─── Data in this exercise ───

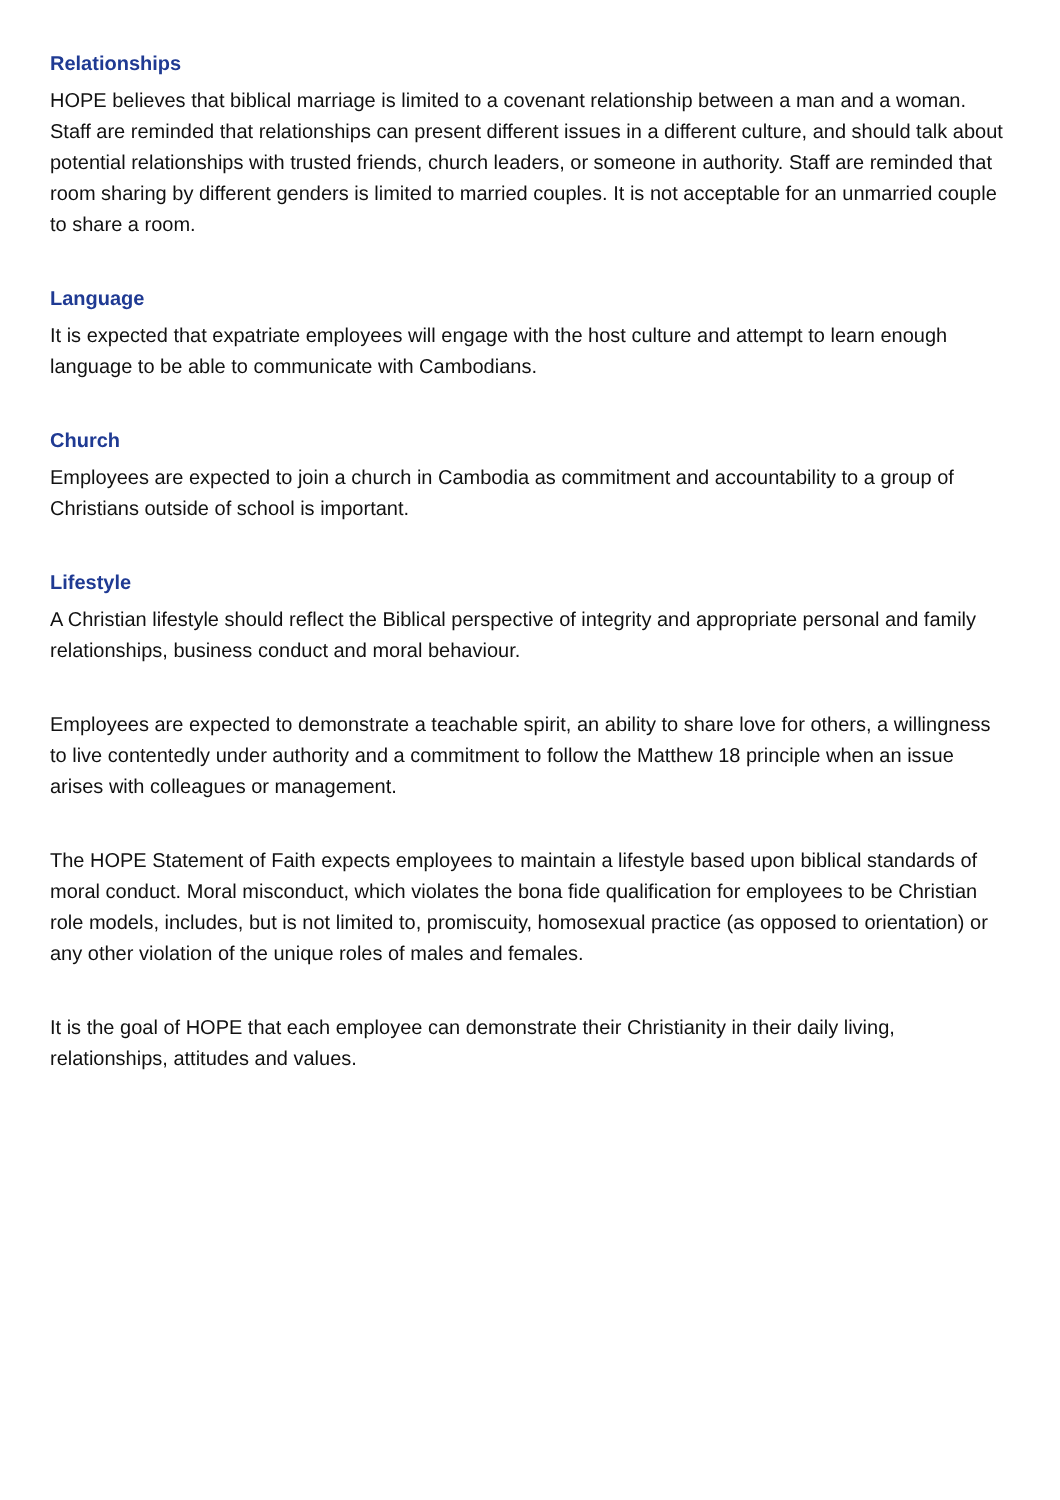Relationships
HOPE believes that biblical marriage is limited to a covenant relationship between a man and a woman. Staff are reminded that relationships can present different issues in a different culture, and should talk about potential relationships with trusted friends, church leaders, or someone in authority. Staff are reminded that room sharing by different genders is limited to married couples. It is not acceptable for an unmarried couple to share a room.
Language
It is expected that expatriate employees will engage with the host culture and attempt to learn enough language to be able to communicate with Cambodians.
Church
Employees are expected to join a church in Cambodia as commitment and accountability to a group of Christians outside of school is important.
Lifestyle
A Christian lifestyle should reflect the Biblical perspective of integrity and appropriate personal and family relationships, business conduct and moral behaviour.
Employees are expected to demonstrate a teachable spirit, an ability to share love for others, a willingness to live contentedly under authority and a commitment to follow the Matthew 18 principle when an issue arises with colleagues or management.
The HOPE Statement of Faith expects employees to maintain a lifestyle based upon biblical standards of moral conduct. Moral misconduct, which violates the bona fide qualification for employees to be Christian role models, includes, but is not limited to, promiscuity, homosexual practice (as opposed to orientation) or any other violation of the unique roles of males and females.
It is the goal of HOPE that each employee can demonstrate their Christianity in their daily living, relationships, attitudes and values.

───

- [What the exercise asks]:
Look through the material and find each line that includes "authority", then copy it.

- [Answer space]:
HOPE believes that biblical marriage is limited to a covenant relationship between a man and a woman. Staff are reminded that relationships can present different issues in a different culture, and should talk about potential relationships with trusted friends, church leaders, or someone in authority. Staff are reminded that room sharing by different genders is limited to married couples. It is not acceptable for an unmarried couple to share a room.
Employees are expected to demonstrate a teachable spirit, an ability to share love for others, a willingness to live contentedly under authority and a commitment to follow the Matthew 18 principle when an issue arises with colleagues or management.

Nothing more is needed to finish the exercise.